There are wine lists and then there are wine lists.
The variety and presentation is infinite, from a simple bistro where the wine choice is red or white – one wine of each – to the super-pretentious gastronomic outfit, where the wine list is presented in more than one volume, each being the thickness of Tolstoy’s War and Peace.
Thankfully, most wine lists fall somewhere in- between these two extremes, with the intention of presenting the customer with some form of information, including price, on the range of wines on offer.
An intention which often falls far short of its goal, except with regard to price.
A well-constructed wine list should have a balance of types and styles of wine in relation to the establishment and its clientele, with at least a few words on each wine so that the customer may determine to some degree whether the intended choice will suit. The more information, the better – up to a point. The majority of consumers do not want to read a short novel before deciding on their wine choice and reams of information may be both unwieldy and unnecessary, with some consumers being more interested than others.
And so, enter the wine list for the twenty first century. An electronic list on a tablet mounted on a stand. By no means unique, this was the style of wine list placed on my table last week in a restaurant in the centre of Bordeaux. The restaurant is called ‘Le Quatrième Mur’ and is located inside the Grand Theatre on Place de la Comédie. The chef, Philippe Etchebest, had a 2 star Michelin restaurant in Saint Emilion, but moved here to create ‘bistronomy’ rather than gastronomy, to be accessible to a wider audience, in a chic and contemporary brasserie atmosphere. And a further innovation is the i-pad style wine list.
From the screen menu, you can choose wines by the glass or wines by the bottle and subsequently red, white, rose, sparkling or sweet, firstly having chosen your language from a choice of eight - including Greek. Each wine naturally shows the price, together with a brief description as to its provenance and style. Then click on the wine and you are taken to an in-depth description of the vineyard, it’s climate, soils, history, together with detailed tasting notes.
A further button on the menu bar concerns food and wine pairings. Thus, from your chosen food menu, you select the dish and the programme will give a selection of wines which are most appropriate. The system perhaps begs the question as to the need for a Sommelier in such circumstances. Having posed the question to the restaurant manager, I was swiftly reassured that a sommelier would always be available for consultations and advice. However, there is only one sommelier and with a full restaurant of 150 covers, if you include the terrace, he/she maybe somewhat stretched. And hence the great advantage of the electronic sommelier, which can not only provide a detailed description of each wine, but advise on which wine to drink with which dish of the restaurant’s menu.

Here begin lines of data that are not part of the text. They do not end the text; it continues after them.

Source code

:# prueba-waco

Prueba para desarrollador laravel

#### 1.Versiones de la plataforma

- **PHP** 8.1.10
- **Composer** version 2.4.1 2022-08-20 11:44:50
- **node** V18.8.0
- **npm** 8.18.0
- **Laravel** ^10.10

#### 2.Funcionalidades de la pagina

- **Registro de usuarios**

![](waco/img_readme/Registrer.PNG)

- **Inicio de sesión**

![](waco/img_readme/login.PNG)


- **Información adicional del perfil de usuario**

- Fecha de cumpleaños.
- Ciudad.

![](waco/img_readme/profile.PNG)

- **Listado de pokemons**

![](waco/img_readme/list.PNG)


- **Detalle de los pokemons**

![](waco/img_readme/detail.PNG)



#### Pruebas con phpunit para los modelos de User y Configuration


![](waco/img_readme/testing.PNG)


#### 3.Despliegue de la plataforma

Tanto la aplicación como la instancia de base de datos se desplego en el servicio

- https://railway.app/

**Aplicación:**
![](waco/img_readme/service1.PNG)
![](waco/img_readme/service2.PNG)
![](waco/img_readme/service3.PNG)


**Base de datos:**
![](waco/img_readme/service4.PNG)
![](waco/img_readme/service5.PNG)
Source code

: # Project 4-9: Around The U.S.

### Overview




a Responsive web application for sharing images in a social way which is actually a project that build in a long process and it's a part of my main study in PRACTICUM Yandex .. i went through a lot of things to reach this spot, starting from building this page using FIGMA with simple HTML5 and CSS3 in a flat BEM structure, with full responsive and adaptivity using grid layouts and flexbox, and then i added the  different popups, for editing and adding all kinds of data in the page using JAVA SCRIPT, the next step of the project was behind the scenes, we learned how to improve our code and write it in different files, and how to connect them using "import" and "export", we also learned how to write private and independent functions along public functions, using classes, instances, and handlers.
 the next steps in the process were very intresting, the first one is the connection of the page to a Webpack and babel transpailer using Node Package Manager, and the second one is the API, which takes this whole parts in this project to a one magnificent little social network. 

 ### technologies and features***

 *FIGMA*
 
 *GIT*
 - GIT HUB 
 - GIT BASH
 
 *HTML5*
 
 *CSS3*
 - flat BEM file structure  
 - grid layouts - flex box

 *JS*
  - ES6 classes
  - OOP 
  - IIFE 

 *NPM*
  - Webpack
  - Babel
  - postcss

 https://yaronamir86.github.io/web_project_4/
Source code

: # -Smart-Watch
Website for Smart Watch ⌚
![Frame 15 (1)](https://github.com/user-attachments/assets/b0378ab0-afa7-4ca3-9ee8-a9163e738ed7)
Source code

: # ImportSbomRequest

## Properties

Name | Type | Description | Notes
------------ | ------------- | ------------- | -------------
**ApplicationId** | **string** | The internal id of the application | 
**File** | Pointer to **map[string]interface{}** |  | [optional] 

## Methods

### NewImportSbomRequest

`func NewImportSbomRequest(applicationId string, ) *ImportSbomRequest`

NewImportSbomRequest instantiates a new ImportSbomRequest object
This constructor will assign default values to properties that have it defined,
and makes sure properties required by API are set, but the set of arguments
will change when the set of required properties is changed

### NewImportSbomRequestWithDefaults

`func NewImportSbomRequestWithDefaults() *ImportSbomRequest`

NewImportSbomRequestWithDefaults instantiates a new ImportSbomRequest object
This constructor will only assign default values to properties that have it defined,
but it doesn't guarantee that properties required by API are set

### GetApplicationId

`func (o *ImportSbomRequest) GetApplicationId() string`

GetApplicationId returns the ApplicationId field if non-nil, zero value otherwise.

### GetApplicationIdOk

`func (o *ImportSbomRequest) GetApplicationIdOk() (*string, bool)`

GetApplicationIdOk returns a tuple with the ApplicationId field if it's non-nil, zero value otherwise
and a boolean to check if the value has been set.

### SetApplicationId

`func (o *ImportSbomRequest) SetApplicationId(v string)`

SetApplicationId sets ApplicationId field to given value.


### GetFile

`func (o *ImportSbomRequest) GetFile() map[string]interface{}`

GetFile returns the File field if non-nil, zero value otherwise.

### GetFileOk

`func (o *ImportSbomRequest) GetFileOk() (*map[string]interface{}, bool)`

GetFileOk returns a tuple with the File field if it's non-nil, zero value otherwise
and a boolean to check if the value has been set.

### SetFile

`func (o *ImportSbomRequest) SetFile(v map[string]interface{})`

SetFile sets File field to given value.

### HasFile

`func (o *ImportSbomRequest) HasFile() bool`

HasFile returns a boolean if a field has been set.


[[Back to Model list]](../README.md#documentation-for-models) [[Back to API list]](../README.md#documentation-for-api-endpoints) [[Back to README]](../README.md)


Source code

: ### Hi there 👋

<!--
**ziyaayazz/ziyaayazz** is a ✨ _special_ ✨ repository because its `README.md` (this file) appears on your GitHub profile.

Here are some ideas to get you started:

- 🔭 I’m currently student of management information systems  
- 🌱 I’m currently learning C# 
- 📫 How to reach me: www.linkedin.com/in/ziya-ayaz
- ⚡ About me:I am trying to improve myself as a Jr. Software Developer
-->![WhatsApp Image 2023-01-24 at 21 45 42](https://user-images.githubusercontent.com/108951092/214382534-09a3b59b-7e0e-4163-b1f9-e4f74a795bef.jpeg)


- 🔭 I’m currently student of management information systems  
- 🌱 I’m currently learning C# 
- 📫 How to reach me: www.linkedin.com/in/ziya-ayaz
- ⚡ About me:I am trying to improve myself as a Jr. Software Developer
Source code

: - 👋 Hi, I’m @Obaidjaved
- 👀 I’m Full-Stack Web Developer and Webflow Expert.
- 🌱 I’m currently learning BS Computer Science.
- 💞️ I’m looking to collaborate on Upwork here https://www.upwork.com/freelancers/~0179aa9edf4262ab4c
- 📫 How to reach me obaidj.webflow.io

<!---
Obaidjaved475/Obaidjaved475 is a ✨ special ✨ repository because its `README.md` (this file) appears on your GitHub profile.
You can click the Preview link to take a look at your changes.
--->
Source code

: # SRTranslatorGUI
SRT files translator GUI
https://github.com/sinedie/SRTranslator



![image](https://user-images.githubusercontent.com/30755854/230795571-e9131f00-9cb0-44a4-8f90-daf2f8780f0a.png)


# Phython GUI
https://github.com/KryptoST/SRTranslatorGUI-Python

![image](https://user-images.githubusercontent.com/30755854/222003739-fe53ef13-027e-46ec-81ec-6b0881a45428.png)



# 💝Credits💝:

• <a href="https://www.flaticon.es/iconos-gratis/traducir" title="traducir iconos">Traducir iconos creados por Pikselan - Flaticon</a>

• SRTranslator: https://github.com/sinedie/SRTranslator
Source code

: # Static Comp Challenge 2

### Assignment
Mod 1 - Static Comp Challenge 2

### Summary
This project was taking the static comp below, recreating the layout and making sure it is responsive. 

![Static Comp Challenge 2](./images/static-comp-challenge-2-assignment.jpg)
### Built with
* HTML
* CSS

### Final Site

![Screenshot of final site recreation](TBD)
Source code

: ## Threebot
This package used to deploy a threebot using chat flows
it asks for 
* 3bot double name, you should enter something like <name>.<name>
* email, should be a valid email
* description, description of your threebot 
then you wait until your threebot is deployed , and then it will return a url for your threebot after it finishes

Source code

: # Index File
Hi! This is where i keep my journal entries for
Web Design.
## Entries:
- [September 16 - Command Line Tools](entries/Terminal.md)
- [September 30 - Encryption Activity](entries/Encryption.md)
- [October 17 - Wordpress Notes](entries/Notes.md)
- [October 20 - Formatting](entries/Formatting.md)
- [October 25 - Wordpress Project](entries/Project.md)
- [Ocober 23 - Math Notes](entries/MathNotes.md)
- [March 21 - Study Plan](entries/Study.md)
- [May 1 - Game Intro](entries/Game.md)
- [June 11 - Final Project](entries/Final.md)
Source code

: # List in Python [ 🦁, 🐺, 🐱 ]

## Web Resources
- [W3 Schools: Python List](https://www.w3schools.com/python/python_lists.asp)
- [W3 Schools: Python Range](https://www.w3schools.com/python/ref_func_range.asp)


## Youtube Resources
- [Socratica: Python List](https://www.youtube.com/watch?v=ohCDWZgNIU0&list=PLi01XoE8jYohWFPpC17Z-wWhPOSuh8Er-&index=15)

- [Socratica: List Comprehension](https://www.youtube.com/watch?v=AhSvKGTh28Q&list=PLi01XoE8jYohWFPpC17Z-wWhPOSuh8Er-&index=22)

There is no doubt in my mind that the ‘tablet’ style wine list is here to stay and that it puts a wonderful amount of information at the diner’s fingertips – all of which is brilliant for those interested enough to get to the detail. But they should always be an additional resource of sommelier input, since it is impossible to replace the years of knowledge and experience of the professional sommelier, with his insight, tasting experience and personal recommendations, so invaluable to a perfect dining experience.